In contrast, wetter, cooler conditions may act to maintain preferred oviposition sites for H. zea in the corn, by slowing development of the crop, thereby allowing the soybean crop to progress past the earlier, more vulnerable reproductive stages. Pressure in soybeans from H. zea larvae was highest in 1995 when the lower Eastern Shore areas experienced a severe drought (Fig. 2). In contrast, 1996 and 1997 experienced average to above average precipitation and H. zea populations were lower in soybeans (Fig. 2).

Over the period from 1995-1997, Microplites croceipes (Cresson) was the most frequently encountered parasite species attacking H. zea in soybeans (Fig. 3). Zehnder et al. (1990) and Herbert et al. (1993) found similar results with this parasite. This native species is an important parasite of H. zea and other Heliothines (Stadelbacher et al. 1984; Bottrell et al. 1968; King et al. 1985).
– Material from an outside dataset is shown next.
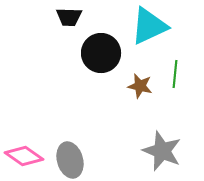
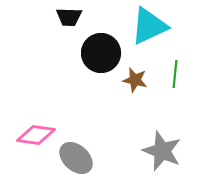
brown star: moved 5 px left, 6 px up
pink diamond: moved 12 px right, 21 px up; rotated 27 degrees counterclockwise
gray ellipse: moved 6 px right, 2 px up; rotated 32 degrees counterclockwise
Other parasite species collected included Cotesia marginiventris (Cresson) (Hymenoptera: Braconidae), Meteorus autographae Muesbeck (Hymenoptera: Braconidae), and Winthemia rufopicta (Bigot) (Diptera: Tachinidae). In 1996, one H. zea larva was parasitized by Glyptapanteles militaris (Walsh) (Hymenoptera: Braconidae).

The weekly increase in parasitism was consistent across years with an average increase of 13.9%, 14.7%, and 22.2% each week during 1995, 1996, and 1997, respectively (Fig. 3). Only in 1995 were economic thresholds exceeded at some sites and growers prepared to apply insecticides. However, most of the cooperating farmers held off treating soybeans that year because the drought had degraded the value of their stands. These dry conditions resulted in few cases of disease among the collected larvae (Table 1). In contrast, the incidence of larvae with symptoms typical of infection by Nomuraea rileye (Farlow) and a virus increased in the next two years, which experienced wetter and cooler conditions than normal (Table 1).

Overall, this study demonstrated the utility of considering the departures from normal for precipitation, and perhaps temperature in Aug., in predicting risk to the soybean crop on the Delmarva peninsula from attack by H. zea. We do not suggest that this method take the place of cumulative experience or information from other sources, including sampling corn, nor does it provide an alternative for scouting soybeans and making control decisions. Rather, it supports existing conventional wisdom for managing this pest. However, further examination of the relationship between peak moth flights and weather conditions may provide growers with a quick and inexpensive method for predicting risk to their soybean crop and targeting their scouting efforts. Departure from normal data are readily available and can be quickly utilized to support decisions on the deployment of scouts.

This study also identified parasite species and quantified parasitism over the crucial period when soybeans are most vulnerable to H. zea attack. Although the ability of parasites to suppress H. zea populations in soybeans was not assessed, it is clear that a significant portion of the pest populations are consistently and heavily attacked by a suite of parasites, most notably M. croceipes. This species has been shown to be unaffected by differences in soybean cultivars such as leaf pubescence (Tillman & Lambert 1995). It also will search non-crop plants for hosts, such as Geranium dissectum L., a species with several close relatives that are common on the Delmarva peninsula (Kaas et al. 1993; Tatnall 1946). Hopper and King (1986) found that this parasite exhibited a linear functional response to host densities, a characteristic which should make it an important factor in suppressing H. zea populations, especially given the wide range of larval densities present in soybeans during this study. Judging by the rapid and regular disappearance of H. zea larvae from fields, parasites like M. croceipes may play a significant role in the population dynamics of this pest in Maryland soybeans.